Tuesday, September 15, 2015

Wednesday September 16 Housing and Economic stories


China Scrambles To Enforce Capital Controls (Which Is Great News For Bitcoin) – (www.zerohedge.comOfficially, China has maintained quasi capital controls for years: on paper no individual is allowed to move more than $50,000 out of the country in any given year while Chinese companies can exchange yuan for foreign currencies only for approved purposes. Unofficially, China's capital controls had been skirted for years, leading to massive capital outflow from the nation over the past decade, leading to such aberrations as massive luxury housing bubbles in places such as Vancouver, London, New York and San Francisco, and seemingly middle-class Chinese politicians and oligarchs sporting Swiss bank accounts funded in the hundreds of millions (or billions).
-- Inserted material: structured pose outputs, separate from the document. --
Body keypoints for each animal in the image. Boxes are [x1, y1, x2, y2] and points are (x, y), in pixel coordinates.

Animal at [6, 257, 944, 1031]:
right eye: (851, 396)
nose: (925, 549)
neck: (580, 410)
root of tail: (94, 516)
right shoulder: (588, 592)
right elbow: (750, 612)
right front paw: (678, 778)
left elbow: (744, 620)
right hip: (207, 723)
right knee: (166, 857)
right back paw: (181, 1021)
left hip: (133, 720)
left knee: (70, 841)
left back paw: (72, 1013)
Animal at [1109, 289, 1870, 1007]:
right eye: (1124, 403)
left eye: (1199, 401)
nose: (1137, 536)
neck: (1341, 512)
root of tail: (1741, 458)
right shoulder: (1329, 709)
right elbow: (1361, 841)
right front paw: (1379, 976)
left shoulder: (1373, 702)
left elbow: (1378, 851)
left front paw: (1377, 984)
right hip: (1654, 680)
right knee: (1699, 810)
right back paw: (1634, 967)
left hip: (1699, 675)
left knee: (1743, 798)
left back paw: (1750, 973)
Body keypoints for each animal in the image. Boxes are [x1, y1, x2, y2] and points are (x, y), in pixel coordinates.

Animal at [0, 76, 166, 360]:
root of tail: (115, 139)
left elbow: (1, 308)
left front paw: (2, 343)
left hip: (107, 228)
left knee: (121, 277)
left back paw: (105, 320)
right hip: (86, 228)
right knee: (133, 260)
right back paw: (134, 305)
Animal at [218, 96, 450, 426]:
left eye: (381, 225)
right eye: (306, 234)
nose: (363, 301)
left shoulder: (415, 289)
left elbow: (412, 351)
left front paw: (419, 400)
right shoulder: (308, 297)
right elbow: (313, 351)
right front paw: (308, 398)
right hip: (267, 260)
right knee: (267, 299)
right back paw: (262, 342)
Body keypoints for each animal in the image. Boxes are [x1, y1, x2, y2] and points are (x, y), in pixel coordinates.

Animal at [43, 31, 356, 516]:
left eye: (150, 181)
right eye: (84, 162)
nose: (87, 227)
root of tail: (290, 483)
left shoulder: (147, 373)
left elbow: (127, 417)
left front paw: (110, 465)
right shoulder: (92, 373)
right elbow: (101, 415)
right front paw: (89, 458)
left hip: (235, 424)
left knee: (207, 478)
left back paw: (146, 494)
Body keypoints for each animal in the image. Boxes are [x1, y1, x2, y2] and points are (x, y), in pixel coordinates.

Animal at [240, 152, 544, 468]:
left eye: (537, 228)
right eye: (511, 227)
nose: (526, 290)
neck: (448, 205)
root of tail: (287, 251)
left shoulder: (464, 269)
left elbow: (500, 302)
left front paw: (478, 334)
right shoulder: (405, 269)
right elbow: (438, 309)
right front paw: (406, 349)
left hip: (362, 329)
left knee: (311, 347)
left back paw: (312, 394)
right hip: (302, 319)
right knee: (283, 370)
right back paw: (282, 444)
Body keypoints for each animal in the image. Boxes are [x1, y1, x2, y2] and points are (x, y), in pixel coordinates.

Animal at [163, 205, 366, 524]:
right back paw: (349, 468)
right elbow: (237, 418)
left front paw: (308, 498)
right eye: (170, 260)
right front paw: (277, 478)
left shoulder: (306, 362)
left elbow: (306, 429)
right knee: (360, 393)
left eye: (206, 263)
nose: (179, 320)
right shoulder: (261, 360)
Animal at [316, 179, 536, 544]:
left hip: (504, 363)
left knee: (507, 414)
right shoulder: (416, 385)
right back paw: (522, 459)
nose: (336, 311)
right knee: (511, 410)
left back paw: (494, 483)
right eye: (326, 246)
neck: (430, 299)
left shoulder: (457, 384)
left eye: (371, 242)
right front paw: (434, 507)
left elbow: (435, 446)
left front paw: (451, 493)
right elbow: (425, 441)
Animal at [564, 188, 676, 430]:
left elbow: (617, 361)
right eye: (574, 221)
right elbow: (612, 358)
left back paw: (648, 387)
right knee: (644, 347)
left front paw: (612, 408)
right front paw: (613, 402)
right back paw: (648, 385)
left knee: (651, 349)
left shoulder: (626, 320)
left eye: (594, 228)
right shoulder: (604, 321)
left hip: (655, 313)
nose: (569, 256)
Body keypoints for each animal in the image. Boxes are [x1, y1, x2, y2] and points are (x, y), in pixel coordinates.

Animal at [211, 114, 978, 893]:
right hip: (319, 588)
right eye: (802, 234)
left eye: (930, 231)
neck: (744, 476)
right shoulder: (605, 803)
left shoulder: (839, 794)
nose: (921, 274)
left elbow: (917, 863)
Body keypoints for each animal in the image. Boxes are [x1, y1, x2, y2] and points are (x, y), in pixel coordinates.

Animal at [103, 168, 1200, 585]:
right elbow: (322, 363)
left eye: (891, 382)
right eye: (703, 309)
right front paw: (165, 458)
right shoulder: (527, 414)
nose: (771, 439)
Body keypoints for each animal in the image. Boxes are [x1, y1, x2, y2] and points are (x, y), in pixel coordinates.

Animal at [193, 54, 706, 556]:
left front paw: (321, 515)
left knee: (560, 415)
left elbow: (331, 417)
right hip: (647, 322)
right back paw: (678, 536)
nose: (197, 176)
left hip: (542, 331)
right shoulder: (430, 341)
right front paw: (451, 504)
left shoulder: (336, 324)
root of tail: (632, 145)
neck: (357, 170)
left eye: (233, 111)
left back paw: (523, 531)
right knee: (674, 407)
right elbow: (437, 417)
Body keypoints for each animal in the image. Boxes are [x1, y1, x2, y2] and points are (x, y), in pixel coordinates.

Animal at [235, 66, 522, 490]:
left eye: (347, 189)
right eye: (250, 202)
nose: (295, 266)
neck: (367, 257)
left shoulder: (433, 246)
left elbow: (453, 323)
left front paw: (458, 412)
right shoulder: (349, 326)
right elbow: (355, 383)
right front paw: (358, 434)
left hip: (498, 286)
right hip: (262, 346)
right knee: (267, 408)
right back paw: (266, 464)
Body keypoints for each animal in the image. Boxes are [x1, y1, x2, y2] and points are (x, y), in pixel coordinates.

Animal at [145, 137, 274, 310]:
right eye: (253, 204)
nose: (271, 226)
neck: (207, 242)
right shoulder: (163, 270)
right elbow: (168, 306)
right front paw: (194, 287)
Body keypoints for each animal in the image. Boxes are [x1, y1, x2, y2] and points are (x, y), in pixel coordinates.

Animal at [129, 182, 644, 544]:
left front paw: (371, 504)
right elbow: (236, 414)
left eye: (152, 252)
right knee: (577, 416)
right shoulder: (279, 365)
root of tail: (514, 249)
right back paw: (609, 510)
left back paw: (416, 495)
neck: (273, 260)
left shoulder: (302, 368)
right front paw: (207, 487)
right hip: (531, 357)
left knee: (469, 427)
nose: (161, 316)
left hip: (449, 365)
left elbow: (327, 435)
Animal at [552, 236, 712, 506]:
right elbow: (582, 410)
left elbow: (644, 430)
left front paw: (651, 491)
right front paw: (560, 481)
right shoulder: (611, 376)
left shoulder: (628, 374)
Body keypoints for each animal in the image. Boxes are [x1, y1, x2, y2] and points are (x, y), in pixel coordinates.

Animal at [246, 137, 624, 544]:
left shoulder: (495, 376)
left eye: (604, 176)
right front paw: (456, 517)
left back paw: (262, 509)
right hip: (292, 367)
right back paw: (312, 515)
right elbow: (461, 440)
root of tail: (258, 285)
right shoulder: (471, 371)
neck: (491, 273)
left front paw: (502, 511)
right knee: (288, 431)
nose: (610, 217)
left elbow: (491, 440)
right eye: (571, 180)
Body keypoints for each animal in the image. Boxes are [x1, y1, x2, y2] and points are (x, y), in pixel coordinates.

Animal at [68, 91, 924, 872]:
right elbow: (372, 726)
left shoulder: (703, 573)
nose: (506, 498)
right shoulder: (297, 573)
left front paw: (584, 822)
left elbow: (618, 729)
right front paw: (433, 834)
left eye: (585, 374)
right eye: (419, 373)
Just last March, we explained the schematic of how easy it is to avoid Chinese limitation on outflows, using nothing more than a UnionPay credit card and a trip to Macau. Here are the highlights:  China's underground money is flowing across the border into the gambling hub of Macau, a former Portuguese colony that like Hong Kong is an autonomous region of China. And the conduit for the cash is the Chinese government-supported payment card network, China UnionPay.

US corporate bonds going through a barren stretch - (www.ft.com) US bond markets have suffered the longest barren spell for at least 20 years as stock market volatility has deterred even the bravest investment-grade companies from issuing debt. It is 10 business days and counting since a company last issued US investment-grade bonds, the longest stretch of inactivity excluding Christmases in the records of Dealogic, which go back to January 1995. The last US-marketed IG bonds, excluding financial institutions, were $600m-worth of debt issued by Hershey’s on August 18, the first day of what became a painful six-day rollercoaster in US equities. “Given that no one is desperate to come to market, it can be waited out,” said Jack Flaherty, an investment director at GAM, the asset manager. “Whenever we get some stability back in the market, the machine will turn back on.

Preparing For A Potential Economic Collapse In October - (www.zerohedge.com)  There’s no question that the world economy has been shaky at best since the crash of 2008. Yet, politicians, central banks, et al., have, since then, regularly announced that “things are picking up.” One year, we hear an announcement of “green shoots.” The next year, we hear an announcement of “shovel-ready jobs.” And yet, year after year, we witness the continued economic slump. Few dare call it a depression, but, if a depression can be defined as “a period of time in which most people’s standard of living drops significantly,” a depression it is. Many people are surprised that no amount of stimulus and low interest rates have resulted in creating more jobs or more productivity. Were they a bit more cognizant of the simple, understandable principles of classical economics (as opposed to the complex theoretical principles of Keynesian invention), they’d recognise that, when debt reaches the level that it cannot be repaid, a major re-set of some sort must take place.

Death cross patterns spread to all corners of the stock market – (www.marketwatch.com)  “Death cross” patterns continue to spread through the stock market like an epidemic, even infecting market segments believed to be more insulated from overseas turmoil. The Russell 2000 index of small-capitalization stocks became the latest victim among the major market indexes. The index’s 50-day moving average fell to 1,222.95 in midday trade Tuesday, crossing below the 200-day moving average (MA), which slipped to 1,224.11, according to FactSet. Many chart watchers believe a death cross, when the 50-day MA crosses below the 200-day MA, indicates that a shorter-term decline has developed into a longer-term downtrend. The Russell 2000’s last death cross appeared on Sept. 22, 2014. The index fell another 7.1% in the three weeks after that before bottoming at a one-year low.

Alibaba Is the Canary in China's Coal Mine - (www.bloombergview.com) It turns out investors were right about Alibaba: No company is more on the front lines of China's economic shifts than Jack Ma's juggernaut. And that's just where the problems begin. Alibaba's shares slide with each new report of middle-class Chinese who are dumping apartments to raise cash, delaying weddings, canceling vacations, terminating automobile orders and cutting up credit cards. A social media app called "Guide on Safe Passage Through the Economic Crisis" is all the rage as hundreds of millions of mainlanders encounter their first bear market. All that most Chinese younger than 50 know is annual growth of more than 10 percent. Crashing stocks and recession are Western maladies, not China's. Ma has hitched the fortunes of his e-commerce behemoth to these people, and the value of his company is falling in sync with them. After surging as much as 75 percent from their initial offering price of $68 each last September, the company's American depositary receipts plunged 16 percent in August, to $66.12, the third consecutive monthly decline in New York. Anyone who doubts that China won't experience a negative wealth effect as Shanghai cracks hasn't looked at Alibaba's numbers. Skeptical investors have shaved $65 billion from its market value since last year's euphoric initial public offering.